- Exercise details
Convert every transcribed line in the data below into a JSON list of strings, one string per line, with blank lines left out. Leave the pictures out of the answer.

Transcribed page contents
——
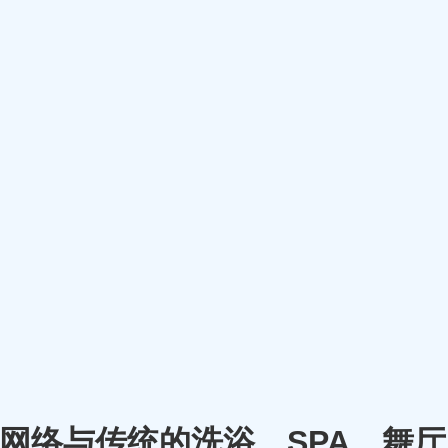
m）将网络与传统的洗浴、SPA、舞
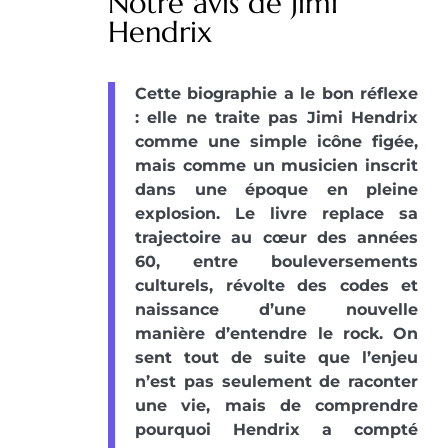
Notre avis de Jimi
Hendrix
Cette biographie a le bon réflexe
: elle ne traite pas Jimi Hendrix
comme une simple icône figée,
mais comme un musicien inscrit
dans une époque en pleine
explosion. Le livre replace sa
trajectoire au cœur des années
60, entre bouleversements
culturels, révolte des codes et
naissance d’une nouvelle
manière d’entendre le rock. On
sent tout de suite que l’enjeu
n’est pas seulement de raconter
une vie, mais de comprendre
pourquoi Hendrix a compté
——
- Response to this exercise
[
  "m）将网络与传统的洗浴、SPA、舞",
  "Notre avis de Jimi",
  "Hendrix",
  "Cette biographie a le bon réflexe",
  ": elle ne traite pas Jimi Hendrix",
  "comme une simple icône figée,",
  "mais comme un musicien inscrit",
  "dans une époque en pleine",
  "explosion. Le livre replace sa",
  "trajectoire au cœur des années",
  "60, entre bouleversements",
  "culturels, révolte des codes et",
  "naissance d’une nouvelle",
  "manière d’entendre le rock. On",
  "sent tout de suite que l’enjeu",
  "n’est pas seulement de raconter",
  "une vie, mais de comprendre",
  "pourquoi Hendrix a compté"
]